A deal aimed at staving off dangerous climate change has been struck at the COP26 summit in Glasgow.
The Glasgow Climate Pact is the first ever climate deal to explicitly plan to reduce coal, the worst fossil fuel for greenhouse gases.
The deal also presses for more urgent emission cuts and promises more money for developing countries – to help them adapt to climate impacts.
But the pledges do not go far enough to limit temperature rise to 1.5C.
A commitment to phase out coal that was included in earlier negotiation drafts led to a dramatic finish after India led opposition to it.

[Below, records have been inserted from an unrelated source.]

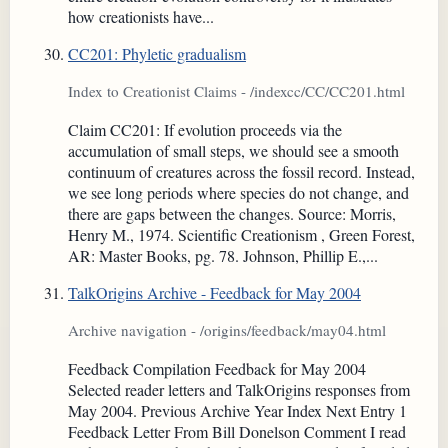
how creationists have...
CC201: Phyletic gradualism
Index to Creationist Claims - /indexcc/CC/CC201.html
Claim CC201: If evolution proceeds via the
accumulation of small steps, we should see a smooth
continuum of creatures across the fossil record. Instead,
we see long periods where species do not change, and
there are gaps between the changes. Source: Morris,
Henry M., 1974. Scientific Creationism , Green Forest,
AR: Master Books, pg. 78. Johnson, Phillip E.,...
TalkOrigins Archive - Feedback for May 2004
Archive navigation - /origins/feedback/may04.html
Feedback Compilation Feedback for May 2004
Selected reader letters and TalkOrigins responses from
May 2004. Previous Archive Year Index Next Entry 1
Feedback Letter From Bill Donelson Comment I read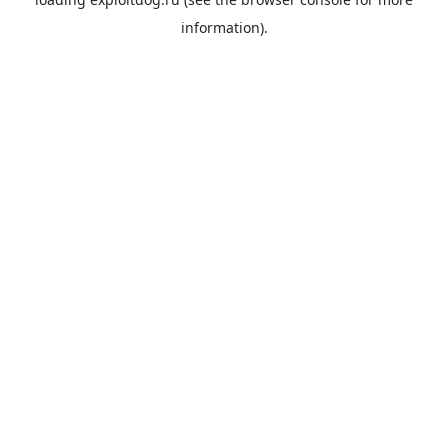
information).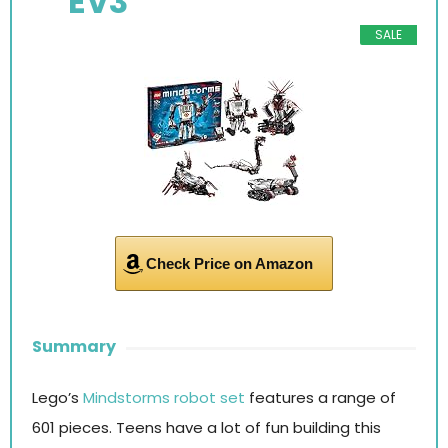
EV3
SALE
Check Price on Amazon
Summary
Lego’s
Mindstorms robot set
features a range of
601 pieces. Teens have a lot of fun building this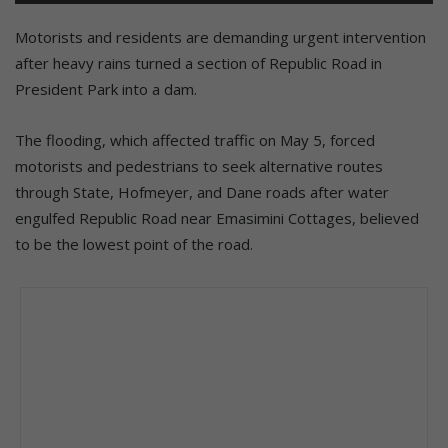
Motorists and residents are demanding urgent intervention
after heavy rains turned a section of Republic Road in
President Park into a dam.
The flooding, which affected traffic on May 5, forced
motorists and pedestrians to seek alternative routes
through State, Hofmeyer, and Dane roads after water
engulfed Republic Road near Emasimini Cottages, believed
to be the lowest point of the road.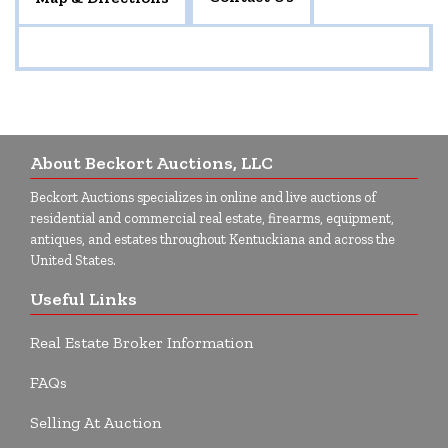
About Beckort Auctions, LLC
Beckort Auctions specializes in online and live auctions of
residential and commercial real estate, firearms, equipment,
antiques, and estates throughout Kentuckiana and across the
United States.
Useful Links
Real Estate Broker Information
FAQs
Selling At Auction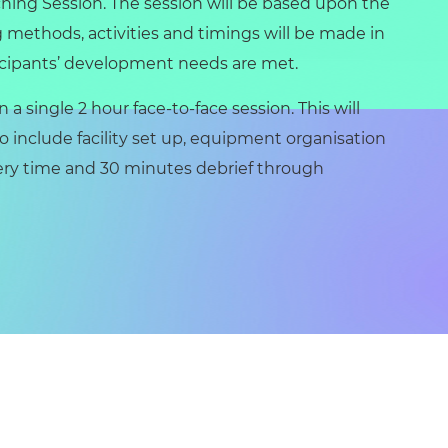
hing Session. The session will be based upon the
 methods, activities and timings will be made in
cipants’ development needs are met.
 a single 2 hour face-to-face session. This will
 include facility set up, equipment organisation
very time and 30 minutes debrief through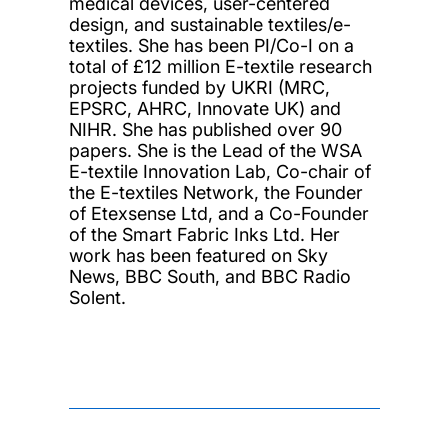
medical devices, user-centered
design, and sustainable textiles/e-
textiles. She has been PI/Co-I on a
total of £12 million E-textile research
projects funded by UKRI (MRC,
EPSRC, AHRC, Innovate UK) and
NIHR. She has published over 90
papers. She is the Lead of the WSA
E-textile Innovation Lab, Co-chair of
the E-textiles Network, the Founder
of Etexsense Ltd, and a Co-Founder
of the Smart Fabric Inks Ltd. Her
work has been featured on Sky
News, BBC South, and BBC Radio
Solent.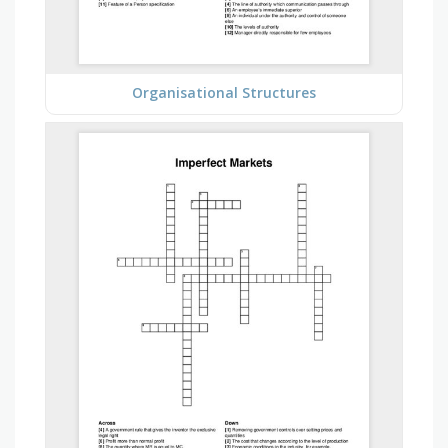
Organisational Structures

India’s climate minister Bhupender Yadav asked how developing countries could promise to phase out coal and fossil fuel subsidies when they “have still to deal with their development agendas and poverty eradication”.

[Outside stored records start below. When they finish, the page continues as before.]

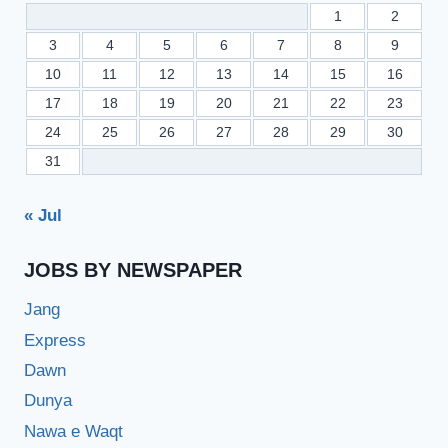
1
2
3
4
5
6
7
8
9
10
11
12
13
14
15
16
17
18
19
20
21
22
23
24
25
26
27
28
29
30
31
« Jul
JOBS BY NEWSPAPER
Jang
Express
Dawn
Dunya
Nawa e Waqt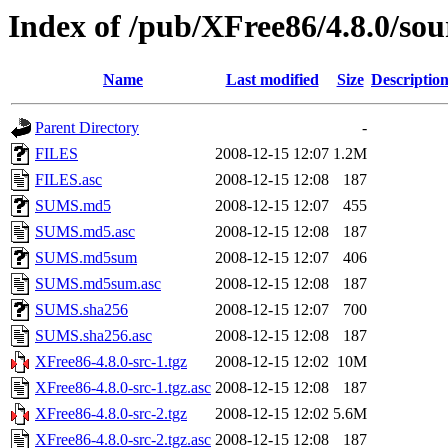
Index of /pub/XFree86/4.8.0/sou
Name
Last modified
Size
Descriptio
Parent Directory
-
FILES
2008-12-15 12:07
1.2M
FILES.asc
2008-12-15 12:08
187
SUMS.md5
2008-12-15 12:07
455
SUMS.md5.asc
2008-12-15 12:08
187
SUMS.md5sum
2008-12-15 12:07
406
SUMS.md5sum.asc
2008-12-15 12:08
187
SUMS.sha256
2008-12-15 12:07
700
SUMS.sha256.asc
2008-12-15 12:08
187
XFree86-4.8.0-src-1.tgz
2008-12-15 12:02
10M
XFree86-4.8.0-src-1.tgz.asc
2008-12-15 12:08
187
XFree86-4.8.0-src-2.tgz
2008-12-15 12:02
5.6M
XFree86-4.8.0-src-2.tgz.asc
2008-12-15 12:08
187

In the end countries agreed to “phase down” rather than “phase out” coal, amid expressions of disappointment by some. COP26 President Alok Sharma said he was “deeply sorry” for how events had unfolded.
But he said it was vital to protect the agreement as a whole.
UN Secretary-General Antonio Guterres said: “Our fragile planet is hanging by a thread. We are still knocking on the door of climate catastrophe.
“It is time to go into emergency mode — or our chance of reaching net zero will itself be zero.”
Swiss environment minister Simonetta Sommaruga said: “We would like to express our profound disappointment that the language we agreed on, on coal and fossil fuels subsidies has been further watered down as a result of an untransparent process.
She added: “This will not bring us closer to 1.5C, but make it more difficult to reach it.”
How The Final Day Unfolded
As part of the agreement, countries have pledged to meet next year to pledge further major carbon cuts so that the goal of 1.5C can be reached. Current pledges, if fulfilled, are only though to limit global warming to 2.4C.
Main Achievements Of The Deal:
Re-visiting emissions-cutting plans next year to try to keep 1.5C target reachable
The first ever inclusion of a commitment to limit coal use.
Increased financial help for developing countries.
If global temperatures rise by more than 1.5C, scientists say the Earth is likely to experience severe effects such as millions more people being exposed to extreme heat.
Sara Shaw, from Friends of the Earth International, said: “It is nothing less than a scandal. Just saying the words 1.5 degrees is meaningless if there is nothing in the agreement to deliver it. COP26 will be remembered as a betrayal of global South countries.”
Developing nations were unhappy about the lack of progress on what’s known as “loss and damage”, the idea that richer countries should compensate poorer ones for climate change effects they can’t adapt to.
Despite the weakening of language around coal, some observers will still see the final deal as a victory, underlining that it is the first time coal is explicitly mentioned in UN documents of this type.
Coal is responsible for about 40% of CO2 emissions each year, making it central in efforts to keep within the 1.5C target. To meet this goal, agreed in Paris in 2015, global emissions need to be reduced by 45% by 2030 and to nearly zero by mid-century.
“They changed a word but they can’t change the signal coming out of this COP, that the era of coal is ending,” said Greenpeace international executive director Jennifer Morgan.
“It’s in the interests of all countries, including those who still burn coal, to transition to clean renewable energy.”
However Lars Koch, a policy director for charity ActionAid, said it was disappointing that only coal was mentioned.
“This gives a free pass to the rich countries who have been extracting and polluting for over a century to continue producing oil and gas,” he said.